§ WRITTEN TASK
Copy every one of the records below word for word, leaving each line unchanged.

[[ RECORDS SHOWN, beginning ]]

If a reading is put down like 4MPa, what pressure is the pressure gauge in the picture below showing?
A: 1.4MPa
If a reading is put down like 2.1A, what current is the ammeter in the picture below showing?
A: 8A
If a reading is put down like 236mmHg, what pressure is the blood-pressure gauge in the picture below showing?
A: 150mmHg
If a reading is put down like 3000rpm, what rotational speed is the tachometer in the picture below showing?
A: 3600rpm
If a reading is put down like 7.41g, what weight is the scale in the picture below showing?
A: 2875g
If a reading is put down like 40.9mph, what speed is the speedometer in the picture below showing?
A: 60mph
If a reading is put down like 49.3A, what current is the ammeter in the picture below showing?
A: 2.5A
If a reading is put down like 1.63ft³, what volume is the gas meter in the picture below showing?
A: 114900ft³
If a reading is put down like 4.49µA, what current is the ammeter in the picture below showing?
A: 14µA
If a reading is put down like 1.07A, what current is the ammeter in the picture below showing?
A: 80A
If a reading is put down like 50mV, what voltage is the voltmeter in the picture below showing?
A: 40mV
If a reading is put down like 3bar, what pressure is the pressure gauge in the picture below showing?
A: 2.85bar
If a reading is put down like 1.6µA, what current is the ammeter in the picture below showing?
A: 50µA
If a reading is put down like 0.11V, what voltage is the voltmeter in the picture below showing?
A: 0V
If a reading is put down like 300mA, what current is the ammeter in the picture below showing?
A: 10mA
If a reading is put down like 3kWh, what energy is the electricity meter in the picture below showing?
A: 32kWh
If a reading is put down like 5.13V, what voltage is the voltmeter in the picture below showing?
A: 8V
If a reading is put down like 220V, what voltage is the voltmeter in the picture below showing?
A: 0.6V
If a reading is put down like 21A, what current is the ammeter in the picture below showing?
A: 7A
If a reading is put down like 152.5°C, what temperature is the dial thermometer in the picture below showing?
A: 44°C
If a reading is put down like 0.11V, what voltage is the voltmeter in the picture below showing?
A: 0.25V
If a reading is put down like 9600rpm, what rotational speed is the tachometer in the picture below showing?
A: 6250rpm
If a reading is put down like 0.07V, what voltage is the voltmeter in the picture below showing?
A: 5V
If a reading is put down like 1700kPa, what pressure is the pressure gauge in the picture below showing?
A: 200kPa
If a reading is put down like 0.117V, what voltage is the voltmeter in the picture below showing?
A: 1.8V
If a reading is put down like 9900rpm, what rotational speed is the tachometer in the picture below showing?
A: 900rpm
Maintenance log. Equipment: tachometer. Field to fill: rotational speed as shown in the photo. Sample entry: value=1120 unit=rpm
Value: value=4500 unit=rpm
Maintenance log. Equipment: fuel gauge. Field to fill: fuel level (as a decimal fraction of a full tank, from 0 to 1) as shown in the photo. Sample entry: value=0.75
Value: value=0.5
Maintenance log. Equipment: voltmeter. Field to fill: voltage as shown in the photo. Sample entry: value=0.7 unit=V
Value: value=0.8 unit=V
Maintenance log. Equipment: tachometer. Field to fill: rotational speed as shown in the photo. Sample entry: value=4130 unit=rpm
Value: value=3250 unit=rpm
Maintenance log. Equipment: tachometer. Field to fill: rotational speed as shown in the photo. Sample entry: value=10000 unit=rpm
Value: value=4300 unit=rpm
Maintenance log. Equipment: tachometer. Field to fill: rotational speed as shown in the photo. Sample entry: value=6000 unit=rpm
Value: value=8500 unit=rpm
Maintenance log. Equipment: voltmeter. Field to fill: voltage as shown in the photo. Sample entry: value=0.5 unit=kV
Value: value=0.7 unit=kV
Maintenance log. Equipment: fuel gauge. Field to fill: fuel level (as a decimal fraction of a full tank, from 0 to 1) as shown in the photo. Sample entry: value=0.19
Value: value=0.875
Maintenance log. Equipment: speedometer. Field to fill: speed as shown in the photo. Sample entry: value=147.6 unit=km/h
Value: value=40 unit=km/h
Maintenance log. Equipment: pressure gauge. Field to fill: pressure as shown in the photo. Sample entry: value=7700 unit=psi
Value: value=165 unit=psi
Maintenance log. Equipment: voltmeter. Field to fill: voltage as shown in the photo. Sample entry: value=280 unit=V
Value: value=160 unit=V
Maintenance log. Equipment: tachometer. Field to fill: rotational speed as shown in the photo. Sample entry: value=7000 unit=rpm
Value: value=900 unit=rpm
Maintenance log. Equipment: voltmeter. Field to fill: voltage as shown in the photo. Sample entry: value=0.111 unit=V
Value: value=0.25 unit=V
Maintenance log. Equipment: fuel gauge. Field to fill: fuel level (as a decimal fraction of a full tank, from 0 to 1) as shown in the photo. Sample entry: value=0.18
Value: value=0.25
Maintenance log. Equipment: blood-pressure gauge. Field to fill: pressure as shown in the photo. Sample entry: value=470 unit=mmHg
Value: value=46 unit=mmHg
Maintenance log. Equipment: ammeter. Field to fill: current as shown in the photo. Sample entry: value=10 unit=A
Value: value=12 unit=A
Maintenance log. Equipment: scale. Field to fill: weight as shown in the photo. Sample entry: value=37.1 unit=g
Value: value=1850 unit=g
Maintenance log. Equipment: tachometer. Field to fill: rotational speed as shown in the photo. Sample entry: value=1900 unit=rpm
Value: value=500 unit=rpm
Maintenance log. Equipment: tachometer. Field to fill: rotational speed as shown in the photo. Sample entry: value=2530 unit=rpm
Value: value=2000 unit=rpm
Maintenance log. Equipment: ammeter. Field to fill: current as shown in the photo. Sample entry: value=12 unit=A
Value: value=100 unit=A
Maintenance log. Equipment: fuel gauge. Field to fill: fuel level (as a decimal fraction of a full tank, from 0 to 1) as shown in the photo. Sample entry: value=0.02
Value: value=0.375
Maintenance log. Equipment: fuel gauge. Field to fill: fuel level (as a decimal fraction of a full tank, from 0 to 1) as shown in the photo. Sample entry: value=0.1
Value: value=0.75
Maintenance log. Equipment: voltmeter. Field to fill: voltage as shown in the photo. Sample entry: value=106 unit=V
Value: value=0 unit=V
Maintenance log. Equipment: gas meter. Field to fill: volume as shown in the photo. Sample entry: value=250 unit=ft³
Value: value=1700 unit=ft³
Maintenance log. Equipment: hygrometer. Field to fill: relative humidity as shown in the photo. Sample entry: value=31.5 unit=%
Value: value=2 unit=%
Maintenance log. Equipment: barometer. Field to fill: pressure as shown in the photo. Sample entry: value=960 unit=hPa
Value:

[[ RECORDS SHOWN, end ]]

§ RESPONSE TO THIS EXERCISE
If a reading is put down like 4MPa, what pressure is the pressure gauge in the picture below showing?
A: 1.4MPa
If a reading is put down like 2.1A, what current is the ammeter in the picture below showing?
A: 8A
If a reading is put down like 236mmHg, what pressure is the blood-pressure gauge in the picture below showing?
A: 150mmHg
If a reading is put down like 3000rpm, what rotational speed is the tachometer in the picture below showing?
A: 3600rpm
If a reading is put down like 7.41g, what weight is the scale in the picture below showing?
A: 2875g
If a reading is put down like 40.9mph, what speed is the speedometer in the picture below showing?
A: 60mph
If a reading is put down like 49.3A, what current is the ammeter in the picture below showing?
A: 2.5A
If a reading is put down like 1.63ft³, what volume is the gas meter in the picture below showing?
A: 114900ft³
If a reading is put down like 4.49µA, what current is the ammeter in the picture below showing?
A: 14µA
If a reading is put down like 1.07A, what current is the ammeter in the picture below showing?
A: 80A
If a reading is put down like 50mV, what voltage is the voltmeter in the picture below showing?
A: 40mV
If a reading is put down like 3bar, what pressure is the pressure gauge in the picture below showing?
A: 2.85bar
If a reading is put down like 1.6µA, what current is the ammeter in the picture below showing?
A: 50µA
If a reading is put down like 0.11V, what voltage is the voltmeter in the picture below showing?
A: 0V
If a reading is put down like 300mA, what current is the ammeter in the picture below showing?
A: 10mA
If a reading is put down like 3kWh, what energy is the electricity meter in the picture below showing?
A: 32kWh
If a reading is put down like 5.13V, what voltage is the voltmeter in the picture below showing?
A: 8V
If a reading is put down like 220V, what voltage is the voltmeter in the picture below showing?
A: 0.6V
If a reading is put down like 21A, what current is the ammeter in the picture below showing?
A: 7A
If a reading is put down like 152.5°C, what temperature is the dial thermometer in the picture below showing?
A: 44°C
If a reading is put down like 0.11V, what voltage is the voltmeter in the picture below showing?
A: 0.25V
If a reading is put down like 9600rpm, what rotational speed is the tachometer in the picture below showing?
A: 6250rpm
If a reading is put down like 0.07V, what voltage is the voltmeter in the picture below showing?
A: 5V
If a reading is put down like 1700kPa, what pressure is the pressure gauge in the picture below showing?
A: 200kPa
If a reading is put down like 0.117V, what voltage is the voltmeter in the picture below showing?
A: 1.8V
If a reading is put down like 9900rpm, what rotational speed is the tachometer in the picture below showing?
A: 900rpm
Maintenance log. Equipment: tachometer. Field to fill: rotational speed as shown in the photo. Sample entry: value=1120 unit=rpm
Value: value=4500 unit=rpm
Maintenance log. Equipment: fuel gauge. Field to fill: fuel level (as a decimal fraction of a full tank, from 0 to 1) as shown in the photo. Sample entry: value=0.75
Value: value=0.5
Maintenance log. Equipment: voltmeter. Field to fill: voltage as shown in the photo. Sample entry: value=0.7 unit=V
Value: value=0.8 unit=V
Maintenance log. Equipment: tachometer. Field to fill: rotational speed as shown in the photo. Sample entry: value=4130 unit=rpm
Value: value=3250 unit=rpm
Maintenance log. Equipment: tachometer. Field to fill: rotational speed as shown in the photo. Sample entry: value=10000 unit=rpm
Value: value=4300 unit=rpm
Maintenance log. Equipment: tachometer. Field to fill: rotational speed as shown in the photo. Sample entry: value=6000 unit=rpm
Value: value=8500 unit=rpm
Maintenance log. Equipment: voltmeter. Field to fill: voltage as shown in the photo. Sample entry: value=0.5 unit=kV
Value: value=0.7 unit=kV
Maintenance log. Equipment: fuel gauge. Field to fill: fuel level (as a decimal fraction of a full tank, from 0 to 1) as shown in the photo. Sample entry: value=0.19
Value: value=0.875
Maintenance log. Equipment: speedometer. Field to fill: speed as shown in the photo. Sample entry: value=147.6 unit=km/h
Value: value=40 unit=km/h
Maintenance log. Equipment: pressure gauge. Field to fill: pressure as shown in the photo. Sample entry: value=7700 unit=psi
Value: value=165 unit=psi
Maintenance log. Equipment: voltmeter. Field to fill: voltage as shown in the photo. Sample entry: value=280 unit=V
Value: value=160 unit=V
Maintenance log. Equipment: tachometer. Field to fill: rotational speed as shown in the photo. Sample entry: value=7000 unit=rpm
Value: value=900 unit=rpm
Maintenance log. Equipment: voltmeter. Field to fill: voltage as shown in the photo. Sample entry: value=0.111 unit=V
Value: value=0.25 unit=V
Maintenance log. Equipment: fuel gauge. Field to fill: fuel level (as a decimal fraction of a full tank, from 0 to 1) as shown in the photo. Sample entry: value=0.18
Value: value=0.25
Maintenance log. Equipment: blood-pressure gauge. Field to fill: pressure as shown in the photo. Sample entry: value=470 unit=mmHg
Value: value=46 unit=mmHg
Maintenance log. Equipment: ammeter. Field to fill: current as shown in the photo. Sample entry: value=10 unit=A
Value: value=12 unit=A
Maintenance log. Equipment: scale. Field to fill: weight as shown in the photo. Sample entry: value=37.1 unit=g
Value: value=1850 unit=g
Maintenance log. Equipment: tachometer. Field to fill: rotational speed as shown in the photo. Sample entry: value=1900 unit=rpm
Value: value=500 unit=rpm
Maintenance log. Equipment: tachometer. Field to fill: rotational speed as shown in the photo. Sample entry: value=2530 unit=rpm
Value: value=2000 unit=rpm
Maintenance log. Equipment: ammeter. Field to fill: current as shown in the photo. Sample entry: value=12 unit=A
Value: value=100 unit=A
Maintenance log. Equipment: fuel gauge. Field to fill: fuel level (as a decimal fraction of a full tank, from 0 to 1) as shown in the photo. Sample entry: value=0.02
Value: value=0.375
Maintenance log. Equipment: fuel gauge. Field to fill: fuel level (as a decimal fraction of a full tank, from 0 to 1) as shown in the photo. Sample entry: value=0.1
Value: value=0.75
Maintenance log. Equipment: voltmeter. Field to fill: voltage as shown in the photo. Sample entry: value=106 unit=V
Value: value=0 unit=V
Maintenance log. Equipment: gas meter. Field to fill: volume as shown in the photo. Sample entry: value=250 unit=ft³
Value: value=1700 unit=ft³
Maintenance log. Equipment: hygrometer. Field to fill: relative humidity as shown in the photo. Sample entry: value=31.5 unit=%
Value: value=2 unit=%
Maintenance log. Equipment: barometer. Field to fill: pressure as shown in the photo. Sample entry: value=960 unit=hPa
Value:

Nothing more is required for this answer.